Hamburg. An einem Sonntagvormittag gleich zwei monumentale Nachtmusiken zu hören, ist sicher nichts für Morgenmuffel. Doch die Energie, mit der Simone Young beim achten Philharmonischen Konzert in der Laeiszhalle ihr Orchester befeuerte, weckte besser als jeder Koffeinschub.

Hans Werner Henzes Salzburger Nachtmusik "Sebastian im Traum" entpuppte sich als äußerst dichtes Konzentrat aus spätromantischen Gesten. Ein Instant-Mahler sozusagen: Zu komprimiert, um für sich genommen bekömmlich zu sein, aber bestens geeignet als Würze fürs folgende Hauptgericht.
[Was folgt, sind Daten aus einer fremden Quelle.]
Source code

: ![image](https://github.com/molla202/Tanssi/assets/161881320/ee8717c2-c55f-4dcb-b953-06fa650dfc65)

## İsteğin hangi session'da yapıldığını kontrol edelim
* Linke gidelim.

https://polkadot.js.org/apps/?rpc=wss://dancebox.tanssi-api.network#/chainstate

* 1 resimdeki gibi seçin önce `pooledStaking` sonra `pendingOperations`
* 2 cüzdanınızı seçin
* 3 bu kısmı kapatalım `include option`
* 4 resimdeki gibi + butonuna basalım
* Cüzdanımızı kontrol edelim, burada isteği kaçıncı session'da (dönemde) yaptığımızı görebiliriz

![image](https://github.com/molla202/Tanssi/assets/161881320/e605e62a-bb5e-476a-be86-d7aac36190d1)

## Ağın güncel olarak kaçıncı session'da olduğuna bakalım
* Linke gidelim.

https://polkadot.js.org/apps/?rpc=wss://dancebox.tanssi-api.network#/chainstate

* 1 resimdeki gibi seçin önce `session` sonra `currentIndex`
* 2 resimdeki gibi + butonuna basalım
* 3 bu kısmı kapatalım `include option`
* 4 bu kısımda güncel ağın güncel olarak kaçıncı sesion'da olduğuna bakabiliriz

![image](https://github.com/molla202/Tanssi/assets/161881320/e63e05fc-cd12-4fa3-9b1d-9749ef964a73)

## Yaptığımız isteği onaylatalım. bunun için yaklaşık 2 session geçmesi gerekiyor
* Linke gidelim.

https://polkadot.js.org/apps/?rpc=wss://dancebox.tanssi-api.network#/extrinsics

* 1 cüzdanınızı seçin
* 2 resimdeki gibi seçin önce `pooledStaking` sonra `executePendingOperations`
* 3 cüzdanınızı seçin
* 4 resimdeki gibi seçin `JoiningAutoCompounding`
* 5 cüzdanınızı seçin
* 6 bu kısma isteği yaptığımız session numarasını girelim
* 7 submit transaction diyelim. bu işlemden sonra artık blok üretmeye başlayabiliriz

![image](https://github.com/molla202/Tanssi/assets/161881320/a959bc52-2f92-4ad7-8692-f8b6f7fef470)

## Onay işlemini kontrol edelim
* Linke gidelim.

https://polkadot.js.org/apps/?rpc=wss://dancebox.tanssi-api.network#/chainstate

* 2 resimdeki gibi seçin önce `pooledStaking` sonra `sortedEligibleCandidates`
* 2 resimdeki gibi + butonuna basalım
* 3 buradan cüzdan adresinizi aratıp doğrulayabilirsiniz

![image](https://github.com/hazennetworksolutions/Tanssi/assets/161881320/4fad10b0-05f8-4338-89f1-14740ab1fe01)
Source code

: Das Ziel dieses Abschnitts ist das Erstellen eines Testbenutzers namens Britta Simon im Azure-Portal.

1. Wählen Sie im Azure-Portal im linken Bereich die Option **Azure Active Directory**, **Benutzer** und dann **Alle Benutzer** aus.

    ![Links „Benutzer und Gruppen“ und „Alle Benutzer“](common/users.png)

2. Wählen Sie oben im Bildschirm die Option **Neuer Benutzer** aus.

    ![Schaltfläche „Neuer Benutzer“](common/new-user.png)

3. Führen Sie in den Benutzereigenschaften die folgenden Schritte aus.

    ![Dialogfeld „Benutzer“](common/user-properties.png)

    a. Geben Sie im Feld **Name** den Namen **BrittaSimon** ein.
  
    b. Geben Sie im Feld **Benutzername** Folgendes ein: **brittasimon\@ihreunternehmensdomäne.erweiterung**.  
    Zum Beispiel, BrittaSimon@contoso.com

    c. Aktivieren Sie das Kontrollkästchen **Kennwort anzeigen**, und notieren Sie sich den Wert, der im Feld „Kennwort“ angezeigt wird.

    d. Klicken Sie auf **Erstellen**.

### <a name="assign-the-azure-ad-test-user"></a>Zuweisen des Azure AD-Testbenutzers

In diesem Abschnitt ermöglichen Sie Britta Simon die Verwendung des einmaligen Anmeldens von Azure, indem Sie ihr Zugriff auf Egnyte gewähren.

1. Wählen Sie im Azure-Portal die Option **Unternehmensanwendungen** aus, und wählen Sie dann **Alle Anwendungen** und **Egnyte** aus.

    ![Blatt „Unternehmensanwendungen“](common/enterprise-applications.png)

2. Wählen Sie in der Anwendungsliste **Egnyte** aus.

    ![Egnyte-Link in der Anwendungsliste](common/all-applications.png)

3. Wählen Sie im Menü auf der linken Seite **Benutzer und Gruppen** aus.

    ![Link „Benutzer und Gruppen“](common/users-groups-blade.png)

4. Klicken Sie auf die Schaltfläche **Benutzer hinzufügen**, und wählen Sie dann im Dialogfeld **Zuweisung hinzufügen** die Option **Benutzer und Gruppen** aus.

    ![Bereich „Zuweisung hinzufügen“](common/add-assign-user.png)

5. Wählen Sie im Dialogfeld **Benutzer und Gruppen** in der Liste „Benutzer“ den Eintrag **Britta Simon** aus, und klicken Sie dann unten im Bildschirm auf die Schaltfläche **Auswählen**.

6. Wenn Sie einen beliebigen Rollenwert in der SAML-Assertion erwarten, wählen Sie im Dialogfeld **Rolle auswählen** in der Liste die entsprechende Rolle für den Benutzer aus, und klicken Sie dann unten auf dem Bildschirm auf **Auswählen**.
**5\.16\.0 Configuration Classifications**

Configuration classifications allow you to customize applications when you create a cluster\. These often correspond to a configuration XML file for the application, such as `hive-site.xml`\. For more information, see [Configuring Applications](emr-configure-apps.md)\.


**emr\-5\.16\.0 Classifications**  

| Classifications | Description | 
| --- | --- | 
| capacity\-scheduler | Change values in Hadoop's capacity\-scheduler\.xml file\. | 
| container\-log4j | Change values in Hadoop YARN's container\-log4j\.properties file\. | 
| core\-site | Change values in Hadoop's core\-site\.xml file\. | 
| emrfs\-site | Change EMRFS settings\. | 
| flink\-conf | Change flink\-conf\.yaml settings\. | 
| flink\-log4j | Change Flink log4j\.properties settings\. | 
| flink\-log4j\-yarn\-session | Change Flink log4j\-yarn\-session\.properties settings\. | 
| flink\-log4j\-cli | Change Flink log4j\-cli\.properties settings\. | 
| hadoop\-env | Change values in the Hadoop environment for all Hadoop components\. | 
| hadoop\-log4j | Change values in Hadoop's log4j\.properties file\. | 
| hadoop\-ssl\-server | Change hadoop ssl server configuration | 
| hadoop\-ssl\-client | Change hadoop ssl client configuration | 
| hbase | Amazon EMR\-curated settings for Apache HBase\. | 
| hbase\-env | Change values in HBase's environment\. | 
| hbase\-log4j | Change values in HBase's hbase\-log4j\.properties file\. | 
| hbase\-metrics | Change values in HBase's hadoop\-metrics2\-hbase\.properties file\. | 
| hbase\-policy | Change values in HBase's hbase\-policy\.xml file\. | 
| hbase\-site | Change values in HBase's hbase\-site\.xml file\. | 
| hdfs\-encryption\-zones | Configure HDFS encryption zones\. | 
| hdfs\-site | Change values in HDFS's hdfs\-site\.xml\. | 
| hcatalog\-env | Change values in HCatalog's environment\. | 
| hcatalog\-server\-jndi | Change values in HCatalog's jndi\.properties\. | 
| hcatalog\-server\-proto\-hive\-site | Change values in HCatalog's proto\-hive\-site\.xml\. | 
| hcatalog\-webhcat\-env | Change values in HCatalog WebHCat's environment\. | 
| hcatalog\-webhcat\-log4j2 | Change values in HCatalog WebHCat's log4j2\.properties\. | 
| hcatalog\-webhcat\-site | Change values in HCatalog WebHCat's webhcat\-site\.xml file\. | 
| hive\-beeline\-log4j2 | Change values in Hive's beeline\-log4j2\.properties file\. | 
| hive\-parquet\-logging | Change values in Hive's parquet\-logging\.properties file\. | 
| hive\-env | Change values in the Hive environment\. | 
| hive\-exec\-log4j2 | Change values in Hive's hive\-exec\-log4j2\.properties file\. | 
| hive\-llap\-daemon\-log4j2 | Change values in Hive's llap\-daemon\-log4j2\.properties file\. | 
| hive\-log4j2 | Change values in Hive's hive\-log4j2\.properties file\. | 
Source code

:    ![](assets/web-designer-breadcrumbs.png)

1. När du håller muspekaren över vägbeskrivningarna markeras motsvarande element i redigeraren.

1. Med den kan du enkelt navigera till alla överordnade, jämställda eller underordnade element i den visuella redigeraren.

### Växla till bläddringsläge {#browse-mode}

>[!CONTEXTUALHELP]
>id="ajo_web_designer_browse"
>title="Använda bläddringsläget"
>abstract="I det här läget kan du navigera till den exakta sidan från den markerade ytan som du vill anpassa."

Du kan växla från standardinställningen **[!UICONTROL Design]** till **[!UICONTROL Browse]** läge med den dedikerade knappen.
Simone Young Gustav Mahlers Siebte Symphonie, sein "Lied der Nacht", dirigieren zu sehen, machte dann selbst Langschläfer ein wenig nervös. Sie war so unablässig in Bewegung, stand dermaßen unter Hochspannung, als wollte sie jedem Spieler und jeder Note ihre Energie mitteilen. Das Maß an Präzision und Disziplin, zu dem sie ihr Orchester antrieb, war wirklich beeindruckend. Der Zusammenhalt des Ganzen und die großen Bögen gelangen wahrhaft generalstabsmäßig.

Allerdings beschlich einen auch der Verdacht, ob Young nicht allzu forsch über manchen doppelten Boden dieser Musik hinwegtänzelte. Es ist so viel Schrilles, Banales, Witziges, Zärtliches und Parodistisches in Mahlers Detaildickicht verborgen, das in Youngs straffer Lesart allerdings dem finalen Sieg untergeordnet wurde. Das Herdenglockengeläut der Nachtmusik wirkte da schon fast wie ein Versehen.